In Figma (and soon to be Sketch) their versioning model I think has a major flaw. Given the following scenario can you spot it?

1. Designer A makes a change to Page 1
2. Designer B makes a change Page 2
3. Designer A names version "v1"
4. Designer B makes a change to Page 2
5. Designer A makes a change to Page 1
6. Designer A rolls back to "v1"

Do you see it? Any changes that Designer B would have made in Page 2 at step 4 would have been affected and wiped out when Designer A rolls back to "v1". Figma gives you the ability to name a version. But this has impact across the full file and not just isolated to what they may be working on. This model of collaborative versioning will cost your project time trying to redesign all the lost features across numerous pages and ultimately money.

Out of all the conversations had not one of them had a common approach to project structure, versioning files, white-labelling design (specific brand colours and variations if working with multiple clients who use a design system etc), merging of assets from multiple designers and of course rollbacks. Even Figma themselves (and I suspect Sketch will too ) did not have a solution to their own model.

Here in lies a problem. In software we have processes around development, requirement gathering and QA. Most engineers, developers or indie hackers follow a process that could be widened out to a team at some stage or another with a few tweaks.
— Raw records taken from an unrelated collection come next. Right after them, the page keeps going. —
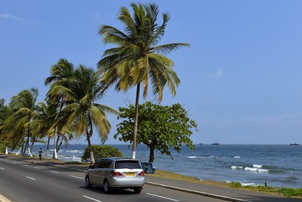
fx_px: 419
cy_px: 101
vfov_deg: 27.0
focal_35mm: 50
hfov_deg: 39.6
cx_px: 151
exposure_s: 1/1000
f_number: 9
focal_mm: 50
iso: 400
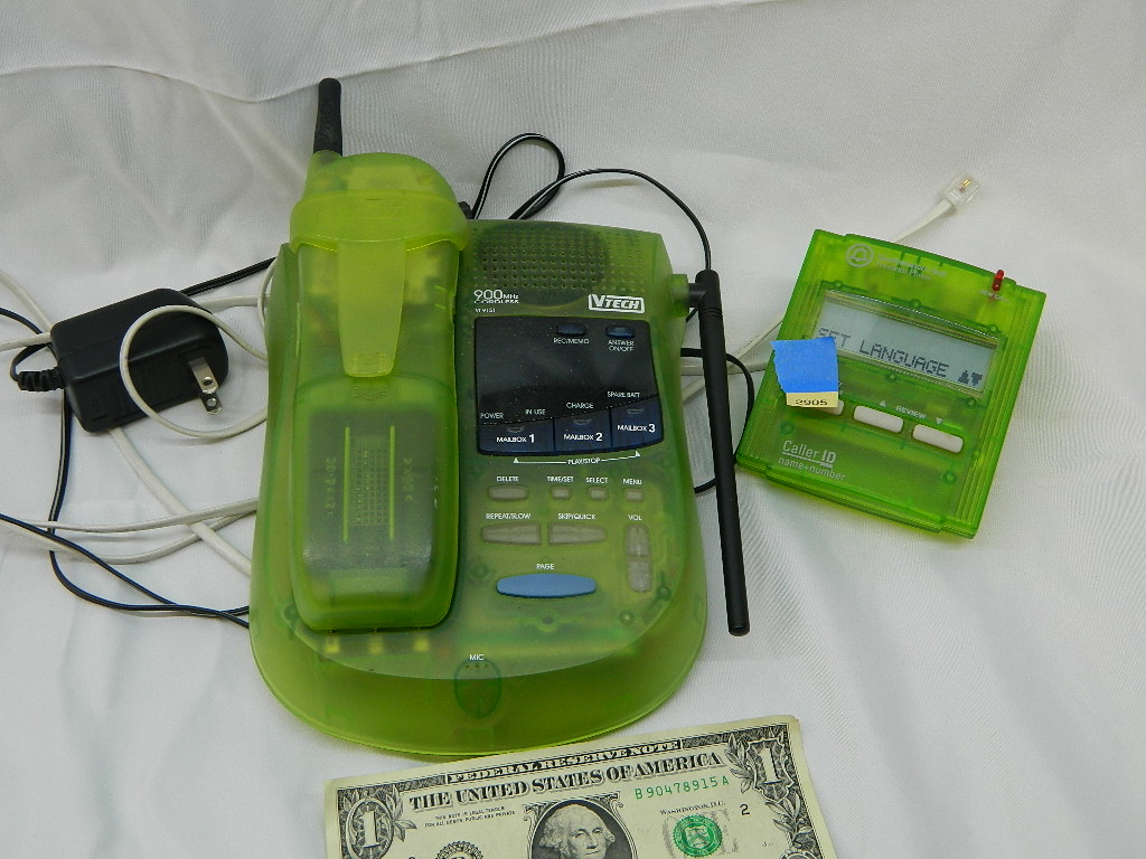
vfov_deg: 30.9
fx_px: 1556
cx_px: 573
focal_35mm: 47
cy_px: 430
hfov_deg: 40.4
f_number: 3.6
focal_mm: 8.4
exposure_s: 1/50
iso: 100
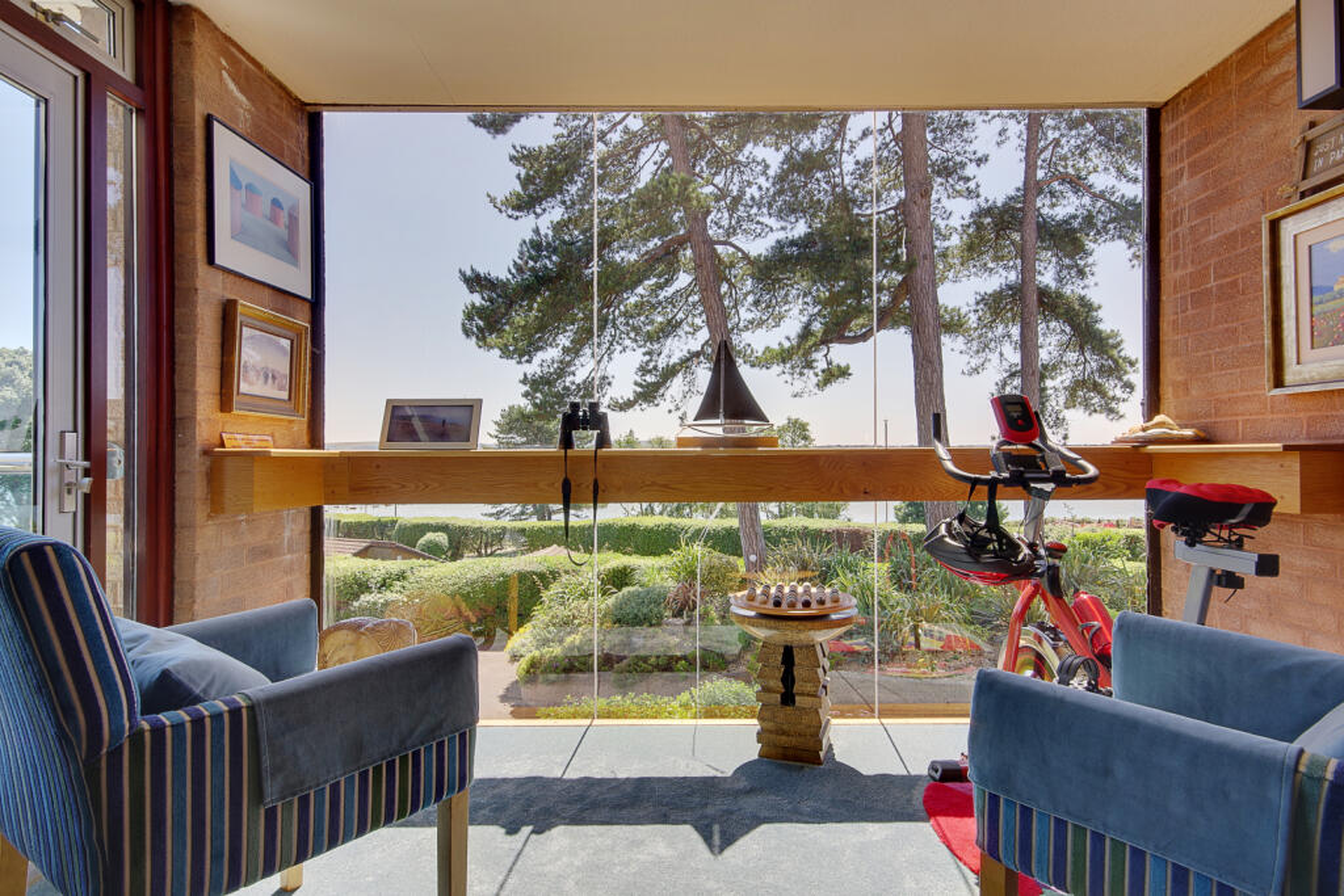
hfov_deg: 86.9
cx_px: 672
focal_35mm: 19
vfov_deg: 64.6
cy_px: 448
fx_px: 709
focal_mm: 13
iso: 100
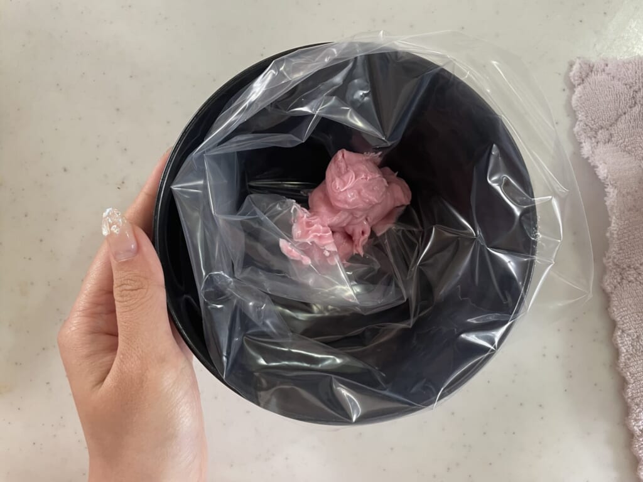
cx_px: 322
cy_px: 241
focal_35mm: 26
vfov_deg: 53.1
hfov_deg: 67.3
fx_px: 483
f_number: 1.6
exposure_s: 1/60
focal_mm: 4.2
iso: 250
But for designers, if you are collaborating with other designers in your collaborative design software of choice who all take different approaches to the same problem then there is an issue.

Let's move away from a design file having pages being called "Homepage - v1" or "JIRA-3918 -CUSTOMERS_NAME - shopping cart - idea 3" to a design file with structure and organisation no matter what level you are looking at it from.

When it comes to customer sign off or developer hand off everything will be in a contained place shareable to who ever it may concern. Give customers a login to see only a specific branch to gather comments and open that feedback loop quicker. Likewise developers could log in and see assets that are signed off by the customer and ready to be developed and for QA knowing that what ever they are looking is the source of truth means they can test and validate the developers work.